Sob a liderança de Betty Friedan, várias organizações feministas decretaram, em 26 de agosto de 1970, a Greve das Mulheres pela Igualdade. Eis o slogan do movimento:
“Não passe a ferro enquanto a greve estiver quente.”
Milhões de americanas largaram os seus afazeres domésticos, como varrer, lavar, cozinhar, efetuar compras, levar os filhos às escolas, cuidar das necessidades dos lares. Elas percorreram as ruas, as avenidas, as estradas, reivindicando empregos, benefícios, cargos públicos, o direito de abortar, etc.
Quando Betty Friedan veio ao Brasil em 1971, eu, o anti-machista Fernando Jorge, recebi um convite do produtor Humberto Mesquita para a entrevistar na televisão, no programa Xeque Mate do Canal 13, TV Bandeirantes. Esse programa, com duas horas de gravação (e corte de meia hora) foi ao ar na noite do dia 23 de Abril daquele ano. Participaram também da entrevista a escritora Rose Marie Muraro, a atriz Dorinha de Azevedo Marques, o advogado Ângelo Simões Arruda, o juiz Carlos Eduardo Brizolla, da 9ª Vara Criminal da cidade de São Paulo.
Betty, mulher feia, de rosto semelhante ao de uma coruja, tinha cinquenta anos e apareceu no programa ao lado de uma filha adolescente. O que mais me impressionou na figura da americana não foi a sua cara de ave de rapina noturna, o seu nariz recurvo e pontudo de bruxa de Halloween, e sim o rasgo de sua saia vermelha, que ia até a parte mais alta da coxa branca, de uma brancura nojenta, da cor de um leite de cabra azedo. Ela parecia uma velha prostituta escandalosa, despudorada, junto da cândida mocinha loura de quinze ou dezesseis anos.
Houve o momento em que a Betty garantiu: os homens brasileiros dormem, relaxam, descansam, enquanto as suas mulheres suam, trabalham. Perguntei porque ela estava dizendo tal coisa. Respondendo, afirmou que no Rio de Janeiro, ao entrar no barraco de um morro, viu o marido de uma favelada mergulhado num sono profundo, a roncar, e a sua mulher a trabalhar, a preparar o almoço. Reagi, de modo rápido:
-Nesse barraco que a senhora visitou, segundo alguns jornais informaram, o marido da favelada dorme durante o dia porque ele trabalha em todo período da noite, como ferroviário da Central do Brasil. A senhora generalizou. Não é pelo fato desse homem dormir durante o dia, e merecidamente, que todos os homens brasileiros vivem sem fazer nada, enquanto as suas mulheres trabalham.

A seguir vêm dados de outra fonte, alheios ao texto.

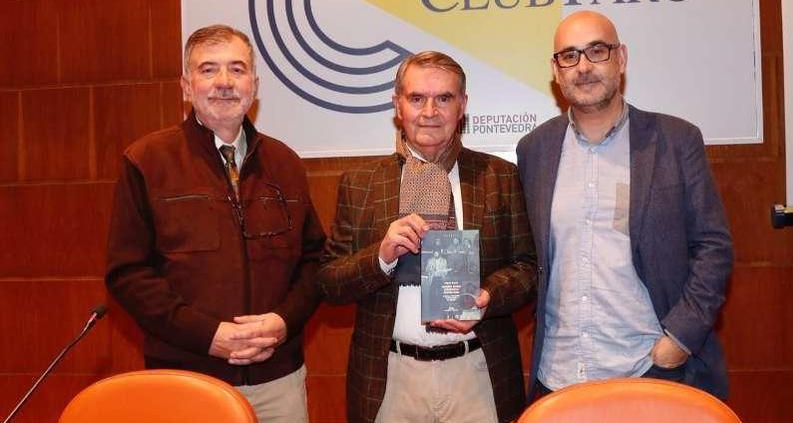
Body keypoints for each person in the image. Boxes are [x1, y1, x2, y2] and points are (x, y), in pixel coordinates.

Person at [105, 24, 325, 422]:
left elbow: (314, 262)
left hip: (279, 380)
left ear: (254, 85)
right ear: (187, 87)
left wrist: (282, 321)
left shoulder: (286, 163)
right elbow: (128, 275)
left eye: (237, 70)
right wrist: (210, 336)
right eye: (208, 70)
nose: (224, 82)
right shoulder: (147, 161)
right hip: (187, 378)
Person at [516, 11, 734, 400]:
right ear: (556, 70)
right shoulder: (535, 150)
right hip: (559, 375)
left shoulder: (675, 140)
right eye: (569, 55)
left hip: (650, 370)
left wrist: (680, 338)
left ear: (622, 58)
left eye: (597, 51)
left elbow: (713, 247)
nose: (583, 66)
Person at [318, 51, 537, 423]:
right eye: (417, 98)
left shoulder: (499, 176)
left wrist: (487, 297)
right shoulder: (361, 184)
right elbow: (329, 283)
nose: (430, 111)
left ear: (462, 105)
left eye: (444, 98)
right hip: (390, 378)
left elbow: (528, 269)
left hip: (478, 373)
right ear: (397, 105)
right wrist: (381, 256)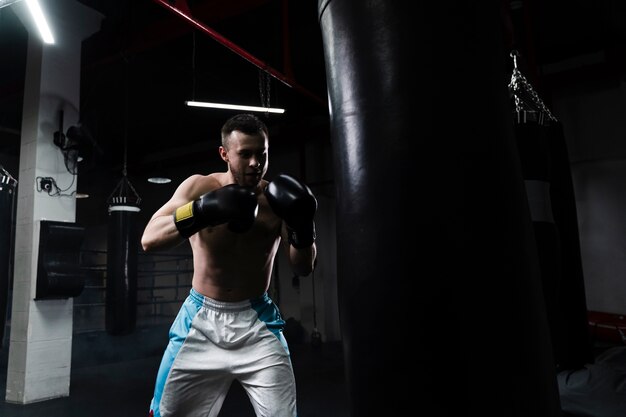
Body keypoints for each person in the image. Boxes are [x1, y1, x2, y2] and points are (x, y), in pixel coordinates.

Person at [141, 113, 318, 417]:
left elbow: (303, 267)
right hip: (200, 321)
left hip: (257, 323)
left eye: (261, 154)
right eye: (245, 154)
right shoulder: (199, 188)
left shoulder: (275, 201)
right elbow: (149, 239)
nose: (254, 163)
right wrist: (199, 211)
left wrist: (303, 228)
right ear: (224, 153)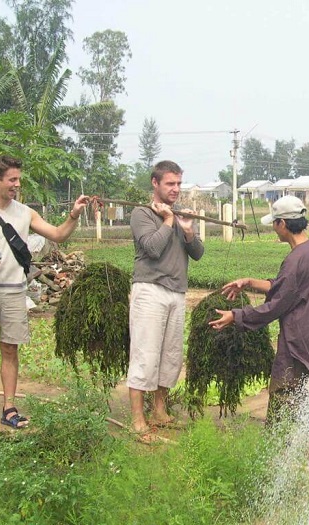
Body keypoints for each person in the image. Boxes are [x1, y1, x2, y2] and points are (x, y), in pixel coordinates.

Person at [0, 155, 90, 429]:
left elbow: (58, 234)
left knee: (10, 348)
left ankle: (9, 408)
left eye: (18, 179)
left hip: (14, 291)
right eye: (12, 179)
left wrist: (73, 214)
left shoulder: (25, 212)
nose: (17, 184)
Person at [208, 195, 309, 423]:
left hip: (297, 340)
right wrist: (250, 282)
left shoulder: (297, 259)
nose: (273, 229)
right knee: (302, 391)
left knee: (283, 390)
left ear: (282, 223)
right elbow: (285, 289)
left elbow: (276, 306)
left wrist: (236, 315)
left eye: (274, 223)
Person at [127, 160, 204, 441]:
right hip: (150, 290)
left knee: (170, 356)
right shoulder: (142, 214)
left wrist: (187, 230)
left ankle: (160, 409)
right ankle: (138, 418)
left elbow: (197, 253)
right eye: (170, 184)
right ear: (155, 183)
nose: (176, 189)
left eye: (179, 184)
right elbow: (152, 248)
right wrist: (169, 221)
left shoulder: (180, 215)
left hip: (177, 291)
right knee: (145, 354)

A gringa com cara de coruja se enfureceu. E rubra de ódio berrou, ou melhor, latiu, que o que eu havia declarado não era verdade:
-A whopping lie! (Uma grande mentira!) A bold-faced lie! (Mentira deslavada!) An out-and-out lie! (Mentira de rabo e cabeça!)
Sem me alterar, retruquei:
-Truth will out (A verdade acaba aparecendo).
Inconformada, Betty Friedan me chamou de “grosseiro” (A rude vulgar person) e desejou que o diabo me carregasse (The devil, the deuce take you!)
Ergui-me, ofendido, e aconselhei-a a ter mais compostura, inclusive junto à sua filha, pois ela, Betty Friedan, estava vestida de maneira indecente. Aquele rasgo na saia, mostrando toda a enrugada coxa branca de quinquagenária, era uma obscenidade, um mau exemplo, um espetáculo repugnante.
A mulher com focinho de coruja não se conteve, mandou-me outra vez para o diabo (Go to the devil!), e no fim da gravação do programa confessou ao jornalista Humberto Mesquita, o produtor do Xeque Mate, que sentiu avassaladora vontade de aplicar em mim "uma tremenda bofetada” (a resounding slap).

Conclusão: apesar de eu não ser machista, duas feministas quiseram agredir a minha cara, a bela taxista e a horrorosa Betty Friedan, verdadeiro espantalho contra a luxúria. Este mundo é um mundo imundo, seu Raimundo! E Montesquieu (1689-1755), o mestre de L’esprit des lois (“O espírito das leis”), acertou de forma plena ao asseverar:
“A injustiça feita a apenas um é uma ameaça a todos”.
               (“Une injustice faite à un seul est une menace faite a tous”).